◆ What the task asks ◆
Once the pictures are removed, reproduce what is left of the data below exactly.

Collected data
Segment Open
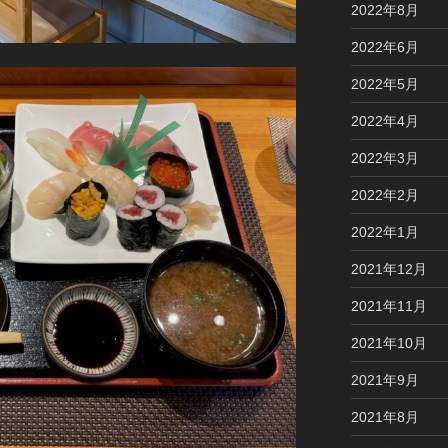
2022年8月
2022年6月
2022年5月
2022年4月
2022年3月
2022年2月
2022年1月
2021年12月
2021年11月
2021年10月
2021年9月
2021年8月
Segment Closed
◆ Result of this exercise ◆
2022年8月
2022年6月
2022年5月
2022年4月
2022年3月
2022年2月
2022年1月
2021年12月
2021年11月
2021年10月
2021年9月
2021年8月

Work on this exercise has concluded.